→ Exercise aim: Copy each entry exactly, leaving nothing out.

** Exercise inputs follows **

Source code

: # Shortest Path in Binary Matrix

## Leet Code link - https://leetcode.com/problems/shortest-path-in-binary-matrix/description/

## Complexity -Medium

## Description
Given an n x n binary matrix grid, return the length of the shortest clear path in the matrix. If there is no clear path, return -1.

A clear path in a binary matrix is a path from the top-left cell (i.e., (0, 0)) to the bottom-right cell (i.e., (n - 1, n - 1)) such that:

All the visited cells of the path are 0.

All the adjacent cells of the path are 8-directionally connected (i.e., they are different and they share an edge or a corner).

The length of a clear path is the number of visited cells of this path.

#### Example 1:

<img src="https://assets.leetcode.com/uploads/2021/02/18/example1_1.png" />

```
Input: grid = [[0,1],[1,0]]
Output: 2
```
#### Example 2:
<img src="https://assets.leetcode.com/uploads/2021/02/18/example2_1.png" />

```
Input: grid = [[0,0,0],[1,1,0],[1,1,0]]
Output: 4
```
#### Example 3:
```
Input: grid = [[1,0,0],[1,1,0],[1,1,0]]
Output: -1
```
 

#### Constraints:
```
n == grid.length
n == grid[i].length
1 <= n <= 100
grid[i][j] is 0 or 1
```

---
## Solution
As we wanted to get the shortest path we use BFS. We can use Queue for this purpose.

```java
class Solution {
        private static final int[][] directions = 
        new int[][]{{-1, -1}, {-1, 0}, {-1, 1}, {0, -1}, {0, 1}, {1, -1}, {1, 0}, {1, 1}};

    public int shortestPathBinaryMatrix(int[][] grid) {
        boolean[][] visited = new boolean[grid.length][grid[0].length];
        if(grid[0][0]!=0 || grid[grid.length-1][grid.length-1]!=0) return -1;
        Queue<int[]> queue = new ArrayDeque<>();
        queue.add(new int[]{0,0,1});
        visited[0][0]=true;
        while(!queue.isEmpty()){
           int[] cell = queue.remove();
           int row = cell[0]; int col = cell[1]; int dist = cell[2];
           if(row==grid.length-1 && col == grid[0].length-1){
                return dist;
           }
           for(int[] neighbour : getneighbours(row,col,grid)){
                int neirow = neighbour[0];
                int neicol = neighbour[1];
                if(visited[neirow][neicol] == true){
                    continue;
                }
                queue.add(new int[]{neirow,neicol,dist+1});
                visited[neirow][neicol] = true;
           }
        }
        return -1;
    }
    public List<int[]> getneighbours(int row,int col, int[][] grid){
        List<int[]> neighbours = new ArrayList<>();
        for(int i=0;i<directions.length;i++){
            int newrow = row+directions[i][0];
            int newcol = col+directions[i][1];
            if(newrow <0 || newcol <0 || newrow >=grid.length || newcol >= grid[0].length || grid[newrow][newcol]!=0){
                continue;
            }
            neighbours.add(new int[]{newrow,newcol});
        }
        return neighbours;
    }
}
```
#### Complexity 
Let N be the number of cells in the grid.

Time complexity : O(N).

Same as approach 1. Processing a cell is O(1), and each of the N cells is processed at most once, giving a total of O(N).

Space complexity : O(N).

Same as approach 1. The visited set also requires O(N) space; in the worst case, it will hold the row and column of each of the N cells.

** End of Exercise inputs **

→ Answer to the problem:
Source code

: # Shortest Path in Binary Matrix

## Leet Code link - https://leetcode.com/problems/shortest-path-in-binary-matrix/description/

## Complexity -Medium

## Description
Given an n x n binary matrix grid, return the length of the shortest clear path in the matrix. If there is no clear path, return -1.

A clear path in a binary matrix is a path from the top-left cell (i.e., (0, 0)) to the bottom-right cell (i.e., (n - 1, n - 1)) such that:

All the visited cells of the path are 0.

All the adjacent cells of the path are 8-directionally connected (i.e., they are different and they share an edge or a corner).

The length of a clear path is the number of visited cells of this path.

#### Example 1:

<img src="https://assets.leetcode.com/uploads/2021/02/18/example1_1.png" />

```
Input: grid = [[0,1],[1,0]]
Output: 2
```
#### Example 2:
<img src="https://assets.leetcode.com/uploads/2021/02/18/example2_1.png" />

```
Input: grid = [[0,0,0],[1,1,0],[1,1,0]]
Output: 4
```
#### Example 3:
```
Input: grid = [[1,0,0],[1,1,0],[1,1,0]]
Output: -1
```
 

#### Constraints:
```
n == grid.length
n == grid[i].length
1 <= n <= 100
grid[i][j] is 0 or 1
```

---
## Solution
As we wanted to get the shortest path we use BFS. We can use Queue for this purpose.

```java
class Solution {
        private static final int[][] directions = 
        new int[][]{{-1, -1}, {-1, 0}, {-1, 1}, {0, -1}, {0, 1}, {1, -1}, {1, 0}, {1, 1}};

    public int shortestPathBinaryMatrix(int[][] grid) {
        boolean[][] visited = new boolean[grid.length][grid[0].length];
        if(grid[0][0]!=0 || grid[grid.length-1][grid.length-1]!=0) return -1;
        Queue<int[]> queue = new ArrayDeque<>();
        queue.add(new int[]{0,0,1});
        visited[0][0]=true;
        while(!queue.isEmpty()){
           int[] cell = queue.remove();
           int row = cell[0]; int col = cell[1]; int dist = cell[2];
           if(row==grid.length-1 && col == grid[0].length-1){
                return dist;
           }
           for(int[] neighbour : getneighbours(row,col,grid)){
                int neirow = neighbour[0];
                int neicol = neighbour[1];
                if(visited[neirow][neicol] == true){
                    continue;
                }
                queue.add(new int[]{neirow,neicol,dist+1});
                visited[neirow][neicol] = true;
           }
        }
        return -1;
    }
    public List<int[]> getneighbours(int row,int col, int[][] grid){
        List<int[]> neighbours = new ArrayList<>();
        for(int i=0;i<directions.length;i++){
            int newrow = row+directions[i][0];
            int newcol = col+directions[i][1];
            if(newrow <0 || newcol <0 || newrow >=grid.length || newcol >= grid[0].length || grid[newrow][newcol]!=0){
                continue;
            }
            neighbours.add(new int[]{newrow,newcol});
        }
        return neighbours;
    }
}
```
#### Complexity 
Let N be the number of cells in the grid.

Time complexity : O(N).

Same as approach 1. Processing a cell is O(1), and each of the N cells is processed at most once, giving a total of O(N).

Space complexity : O(N).

Same as approach 1. The visited set also requires O(N) space; in the worst case, it will hold the row and column of each of the N cells.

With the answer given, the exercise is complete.